Ein Satz genügt, um die bisherige Politik der Europäischen Zentralbank zusammenzufassen. Der Satz stammt von Mario Draghi, der noch bis Ende Oktober die EZB führt: «Whatever it takes», sagte Draghi im Sommer 2012 und läutete damit die Wende in der Finanz- und Schuldenkrise ein.
Von da an war klar: Was immer nötig ist, um die Lage in der Eurozone mit ihren 19 Mitgliedsländern zu stabilisieren, das will und wird die Zentralbank tun. Nun soll Christine Lagarde die Führung übernehmen. Und sie wird es Draghi gleichtun.
Anderes Profil
Zwar hat die 63-jährige Juristin und frühere Finanzministerin Frankreichs als Persönlichkeit ein völlig anderes Profil als ihr italienischer Vorgänger. Sie ist keine Ökonomin, sie hat keine direkte Erfahrung in der Geldpolitik. Sie ist nicht der Typ der sachverständigen Technokratin, sondern eine gewiefte, machtbewusste Politikerin.
Doch eben darum wird sie ihr Mandat geschickt so interpretieren, dass der Euro als Gemeinschaftswährung weiterhin Bestand hat. Sie wird am bisherigen Kurs der Euro-Währungshüter seit Krisenausbruch vor rund zehn Jahren festhalten. Und sie wird weder rasch die Zinsen anheben; noch wird es ihr damit eilen, die aufgeblähte Notenbankbilanz auf das Vorkrisen-Niveau zu verkleinern.
Finanzmärkte brauchen Stabilität
In den bevorstehenden acht Amtsjahren als EZB-Chefin wird sie für Kontinuität sorgen. Denn als langjährige Leiterin des Internationalen Währungsfonds (IWF) weiss Lagarde genau, das es an den Finanzmärkten darauf ankommt, dass alle Akteure möglichst klare Erwartungen bilden können. Dass es – sofern irgendwie vermeidbar – keine Überraschungen gibt, schon gar keine unangenehmen.
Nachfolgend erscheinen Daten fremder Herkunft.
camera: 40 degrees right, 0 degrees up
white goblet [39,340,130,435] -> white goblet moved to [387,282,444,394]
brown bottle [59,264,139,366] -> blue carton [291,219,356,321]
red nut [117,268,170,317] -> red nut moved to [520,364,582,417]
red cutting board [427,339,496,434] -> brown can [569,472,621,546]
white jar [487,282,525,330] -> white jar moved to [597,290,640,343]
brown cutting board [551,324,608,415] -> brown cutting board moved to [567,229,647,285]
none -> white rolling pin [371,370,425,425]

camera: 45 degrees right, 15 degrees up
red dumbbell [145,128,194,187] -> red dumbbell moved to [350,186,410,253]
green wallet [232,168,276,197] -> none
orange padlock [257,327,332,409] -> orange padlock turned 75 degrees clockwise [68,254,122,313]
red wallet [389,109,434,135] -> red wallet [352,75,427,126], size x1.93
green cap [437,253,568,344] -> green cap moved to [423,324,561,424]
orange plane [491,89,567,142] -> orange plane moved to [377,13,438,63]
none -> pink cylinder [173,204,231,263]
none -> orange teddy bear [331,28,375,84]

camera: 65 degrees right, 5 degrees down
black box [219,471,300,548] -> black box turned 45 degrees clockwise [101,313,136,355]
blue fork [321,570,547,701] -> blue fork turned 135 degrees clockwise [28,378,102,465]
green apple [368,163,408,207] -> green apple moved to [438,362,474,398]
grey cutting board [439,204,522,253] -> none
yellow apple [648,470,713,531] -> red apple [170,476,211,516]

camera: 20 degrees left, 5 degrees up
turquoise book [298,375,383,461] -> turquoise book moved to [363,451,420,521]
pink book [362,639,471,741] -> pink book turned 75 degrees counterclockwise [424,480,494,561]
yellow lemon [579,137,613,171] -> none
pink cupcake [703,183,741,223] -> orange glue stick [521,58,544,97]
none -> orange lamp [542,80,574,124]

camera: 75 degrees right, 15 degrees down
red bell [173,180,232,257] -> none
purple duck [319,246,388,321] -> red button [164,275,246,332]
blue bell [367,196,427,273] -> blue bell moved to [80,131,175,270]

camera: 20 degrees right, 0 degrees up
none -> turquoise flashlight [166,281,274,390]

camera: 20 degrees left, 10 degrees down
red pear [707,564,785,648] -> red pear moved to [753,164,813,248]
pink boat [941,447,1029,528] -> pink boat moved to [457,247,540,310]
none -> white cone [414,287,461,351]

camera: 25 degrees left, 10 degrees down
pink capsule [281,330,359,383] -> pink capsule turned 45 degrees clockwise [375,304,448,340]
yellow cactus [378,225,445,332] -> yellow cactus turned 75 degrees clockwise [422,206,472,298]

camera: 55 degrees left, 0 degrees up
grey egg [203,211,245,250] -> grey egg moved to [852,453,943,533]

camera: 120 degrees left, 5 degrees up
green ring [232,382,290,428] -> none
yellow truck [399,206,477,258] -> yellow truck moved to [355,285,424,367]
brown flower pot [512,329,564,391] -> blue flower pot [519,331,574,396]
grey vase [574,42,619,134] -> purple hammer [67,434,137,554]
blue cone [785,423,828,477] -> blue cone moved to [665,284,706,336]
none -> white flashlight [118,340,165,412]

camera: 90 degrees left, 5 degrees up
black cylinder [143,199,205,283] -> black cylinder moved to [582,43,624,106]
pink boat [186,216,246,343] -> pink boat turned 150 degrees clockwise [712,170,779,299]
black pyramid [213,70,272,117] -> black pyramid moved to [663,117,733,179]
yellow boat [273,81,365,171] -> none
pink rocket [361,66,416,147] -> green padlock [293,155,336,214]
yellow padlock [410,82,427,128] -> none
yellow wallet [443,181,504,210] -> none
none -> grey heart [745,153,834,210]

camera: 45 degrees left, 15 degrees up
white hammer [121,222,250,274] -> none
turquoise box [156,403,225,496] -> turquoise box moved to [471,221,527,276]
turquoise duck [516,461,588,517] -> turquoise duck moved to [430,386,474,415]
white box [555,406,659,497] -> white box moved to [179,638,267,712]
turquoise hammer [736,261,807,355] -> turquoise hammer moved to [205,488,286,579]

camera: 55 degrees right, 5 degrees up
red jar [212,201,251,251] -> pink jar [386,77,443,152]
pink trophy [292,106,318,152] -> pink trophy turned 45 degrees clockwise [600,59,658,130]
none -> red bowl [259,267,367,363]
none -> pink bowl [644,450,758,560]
Die Märkte sind ohnedies schon schwankungsanfällig genug. Geldpolitische Eskapaden und Experimente sind das Letzte, was die global vernetzte Finanzwelt braucht.
Eine vorsichtige Politik ist nötig
Daraus folgt: Unter Lagardes Leitung wird die EZB die Märkte grosszügig mit billigem Geld versorgen. Dass die Zentralbank damit indirekt den teils stark verschuldeten Staaten im Süden der EU erlaubt, weiterhin eine laxe Haushaltspolitik zu betreiben, ist eine logische Konsequenz dieser Kontinuität.
Aber Lagarde ist nicht deswegen von den EU-Staats- und Regierungschefs zur obersten Euro-Hüterin erkoren worden. Sondern, weil sie in dem komplizierten Postengeschacher nach der Europawahl von Ende Mai den richtigen, in diesem Fall französischen, Pass hat. Und weil sie als IWF-Chefin solide, vertrauenserweckende Leistungen vorweisen kann.
Auch wenn übrigens statt Lagarde der deutsche Bundesbankpräsident Jens Weidmann an die Spitze der EZB gekommen wäre – davon war im Vorfeld des Personalentscheids oft die Rede – hätte sich vermutlich wenig am Kurs der Zentralbank geändert. Denn zum vorsichtigen, auf Stabilität ausgerichteten Vorgehen unter Draghi gibt es sachlich betrachtet kaum eine vernünftige Alternative.